# RECORDS SUPPLIED
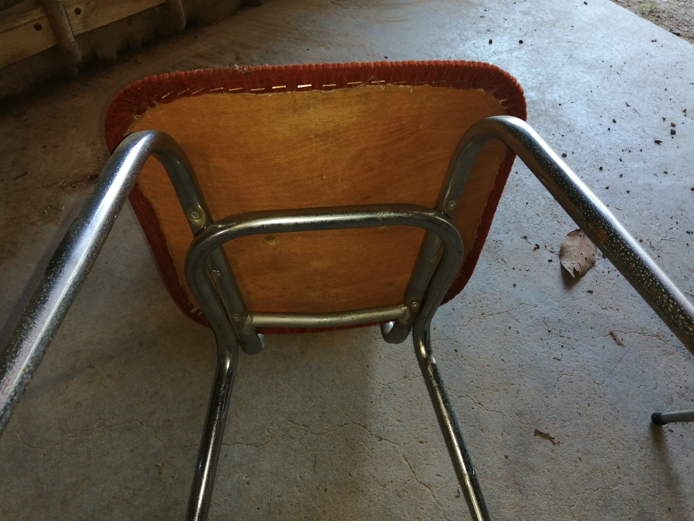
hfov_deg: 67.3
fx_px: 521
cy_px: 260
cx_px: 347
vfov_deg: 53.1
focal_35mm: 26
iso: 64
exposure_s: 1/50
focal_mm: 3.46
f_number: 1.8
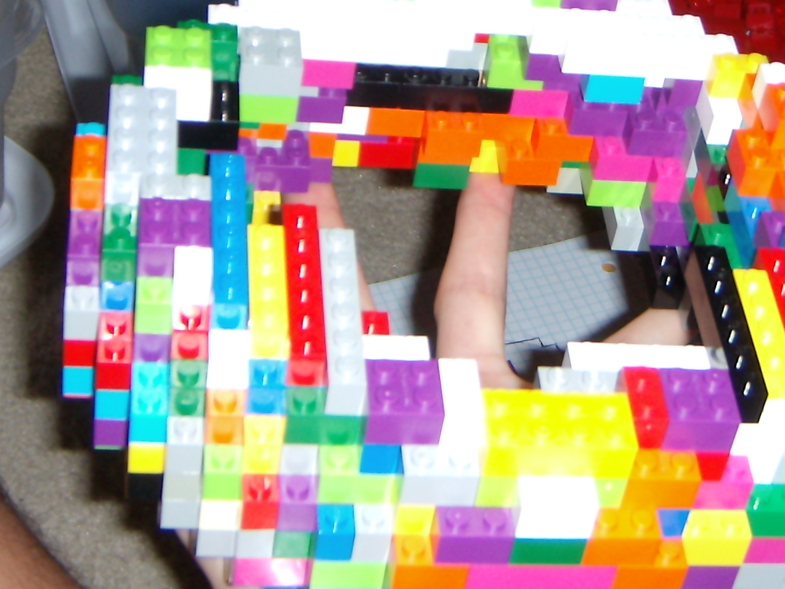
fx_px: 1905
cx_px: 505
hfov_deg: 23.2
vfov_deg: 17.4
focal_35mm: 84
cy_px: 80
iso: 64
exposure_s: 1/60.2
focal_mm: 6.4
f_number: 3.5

* * *

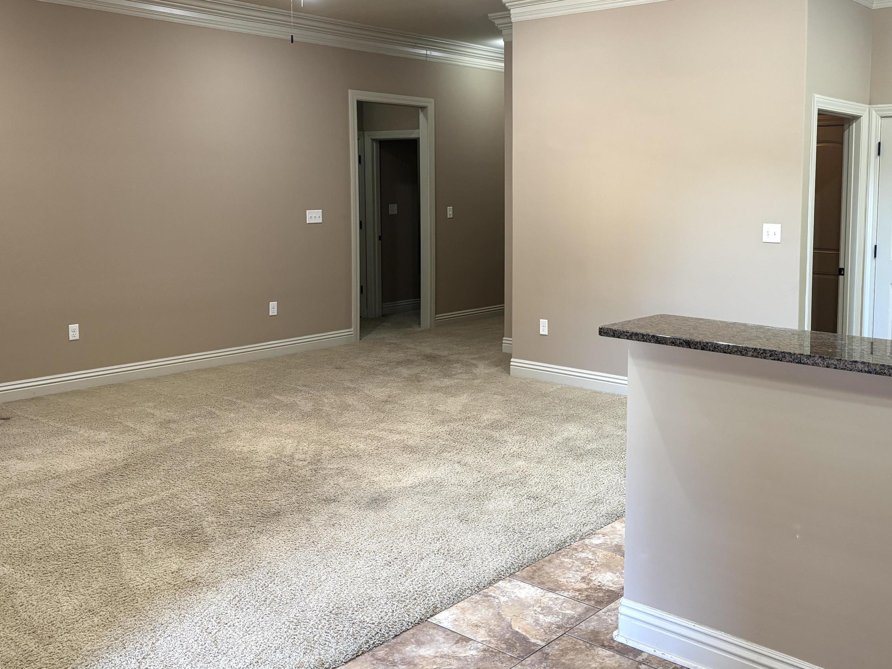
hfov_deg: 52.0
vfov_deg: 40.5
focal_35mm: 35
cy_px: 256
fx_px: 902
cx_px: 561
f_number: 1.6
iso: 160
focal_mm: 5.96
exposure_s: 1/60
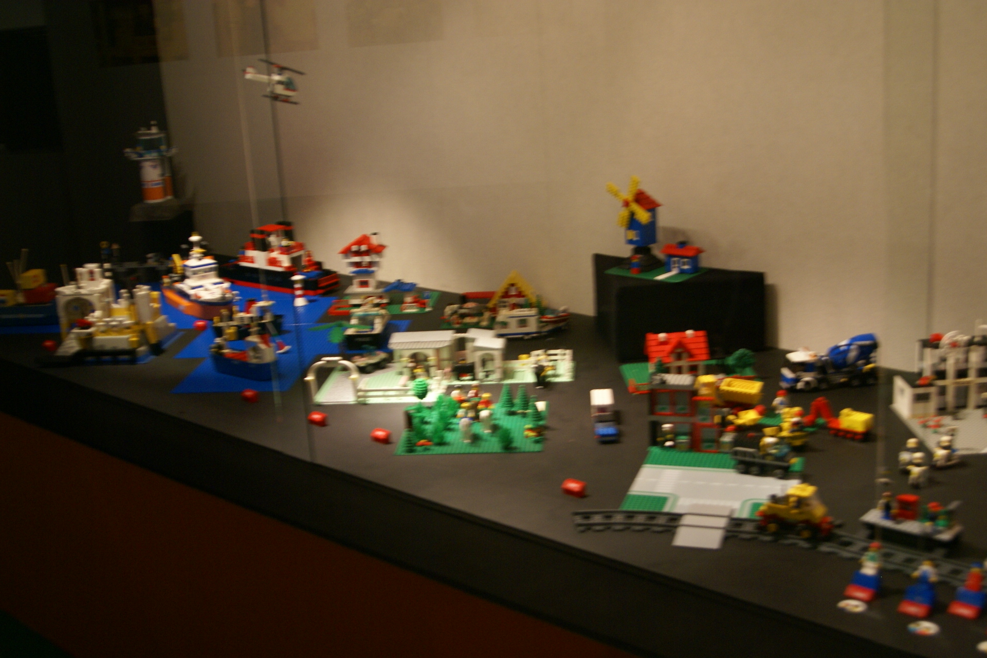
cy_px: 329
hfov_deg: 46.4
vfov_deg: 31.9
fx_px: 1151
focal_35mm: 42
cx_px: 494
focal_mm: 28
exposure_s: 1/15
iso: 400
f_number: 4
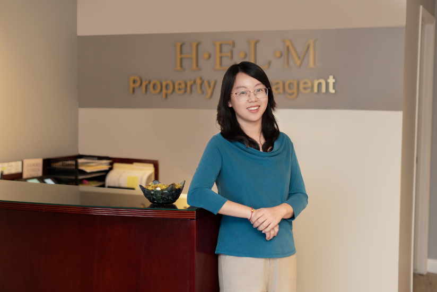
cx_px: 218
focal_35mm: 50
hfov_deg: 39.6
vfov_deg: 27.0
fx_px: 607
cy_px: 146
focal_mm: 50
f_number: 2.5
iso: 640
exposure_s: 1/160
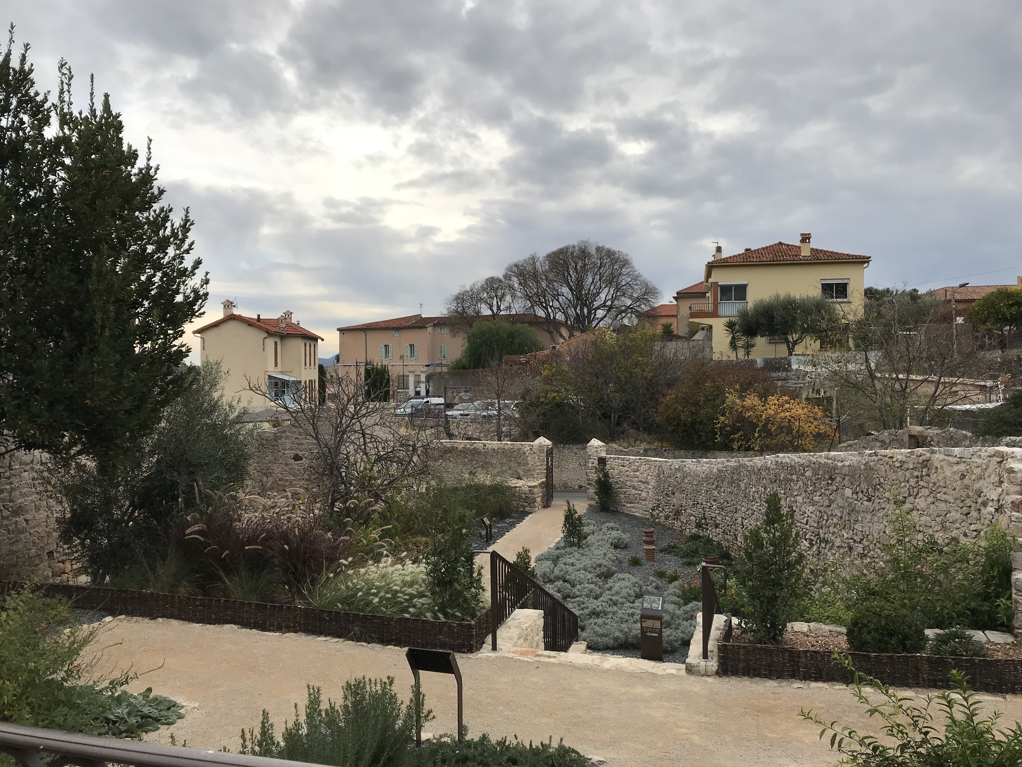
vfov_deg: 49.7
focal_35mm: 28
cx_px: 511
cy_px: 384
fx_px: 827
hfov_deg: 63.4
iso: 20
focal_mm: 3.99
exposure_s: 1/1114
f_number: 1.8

# YOUR OBJECTIVE
Look above and copy only the lines from the one holding "hfov_deg: 67.3" to the one holding "f_number: 3.5", both included, exactly, minus the pictures.

# SOLUTION
hfov_deg: 67.3
fx_px: 521
cy_px: 260
cx_px: 347
vfov_deg: 53.1
focal_35mm: 26
iso: 64
exposure_s: 1/50
focal_mm: 3.46
f_number: 1.8
fx_px: 1905
cx_px: 505
hfov_deg: 23.2
vfov_deg: 17.4
focal_35mm: 84
cy_px: 80
iso: 64
exposure_s: 1/60.2
focal_mm: 6.4
f_number: 3.5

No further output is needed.